Our members' customers are at the low end of the income band and often in unreliable employment. It may be that they do not all return to employment or achieve the income levels they had before the outbreak. That would precipitate a major reduction in the flows of migrant remittances to countries that most need them, and bring about a humanitarian disaster to many of the world’s poorest regions, at the exact same time as COVID-19 cases rise in the developing world.


On 22nd May the UK and Switzerland called for greater global collaboration to make sure diaspora communities around the world can continue to send financial support to their families in developing countries. Both the UK and Switzerland are also urging countries to support greater access to digital remittance services and to declare remittances an essential financial service. They are also encouraging remittance service providers to reduce costs and fees for people making payments.

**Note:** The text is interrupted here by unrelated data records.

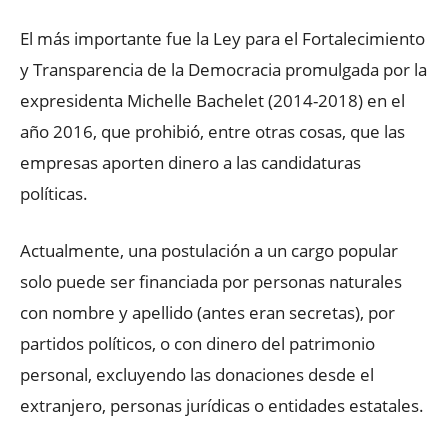
El más importante fue la Ley para el Fortalecimiento
y Transparencia de la Democracia promulgada por la
expresidenta Michelle Bachelet (2014-2018) en el
año 2016, que prohibió, entre otras cosas, que las
empresas aporten dinero a las candidaturas
políticas.
Actualmente, una postulación a un cargo popular
solo puede ser financiada por personas naturales
con nombre y apellido (antes eran secretas), por
partidos políticos, o con dinero del patrimonio
personal, excluyendo las donaciones desde el
extranjero, personas jurídicas o entidades estatales.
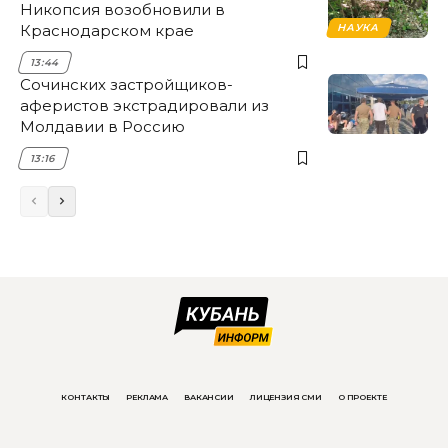
Никопсия возобновили в
Краснодарском крае
НАУКА
13:44
Сочинских застройщиков-
аферистов экстрадировали из
Молдавии в Россию
13:16
КОНТАКТЫ
РЕКЛАМА
ВАКАНСИИ
ЛИЦЕНЗИЯ СМИ
О ПРОЕКТЕ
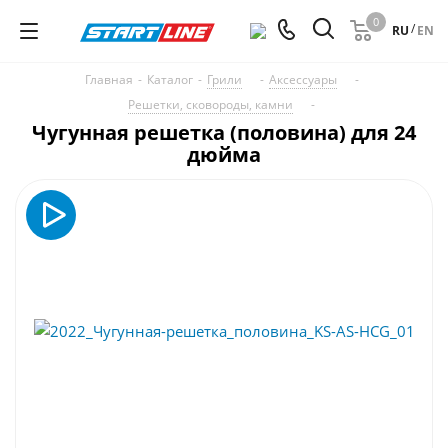
0
/
RU
EN
Главная
-
Каталог
-
Грили
-
Аксессуары
-
Решетки, сковороды, камни
-
Чугунная решетка (половина) для 24
дюйма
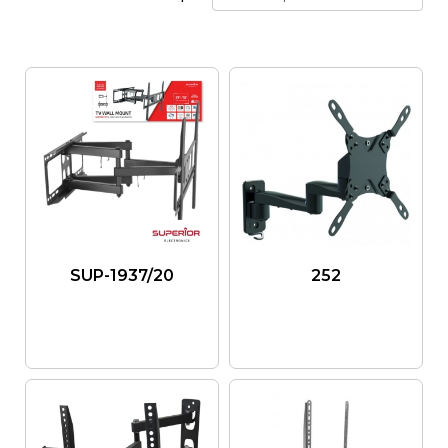
SUP-1937/20
252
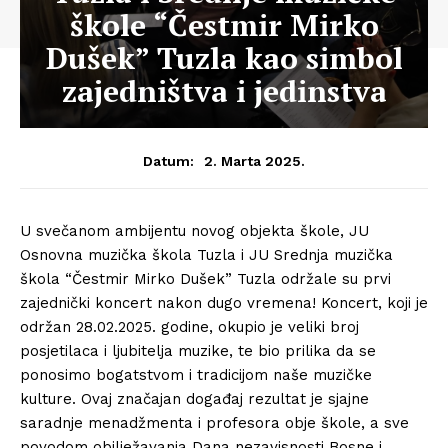
škole “Čestmir Mirko
Dušek” Tuzla kao simbol
zajedništva i jedinstva
2. Marta 2025.
Datum:
U svečanom ambijentu novog objekta škole, JU
Osnovna muzička škola Tuzla i JU Srednja muzička
škola “Čestmir Mirko Dušek” Tuzla održale su prvi
zajednički koncert nakon dugo vremena! Koncert, koji je
održan 28.02.2025. godine, okupio je veliki broj
posjetilaca i ljubitelja muzike, te bio prilika da se
ponosimo bogatstvom i tradicijom naše muzičke
kulture. Ovaj značajan događaj rezultat je sjajne
saradnje menadžmenta i profesora obje škole, a sve
povodom obilježavanja Dana nezavisnosti Bosne i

The UK is right to do so and address this aspect of inequality which has indeed been exacerbated by the crisis.


But this will come to nothing unless the measures to improve banking access for our members in the UK are implemented.


Should that not happen, and should extra burdens be placed on the sector (such as the Financial Crime Levy, and restrictive guidance issued by the FCA around safeguarding and prudential risk management), there is a likelihood of remittance firms deciding to cease operations. That would give rise to a number of detriments, including a concerning humanitarian situation in many parts of the world and growing security risks associated with an increase in underground, criminal financial flows, including routes which help fund terror groups such as Al-Shabaab.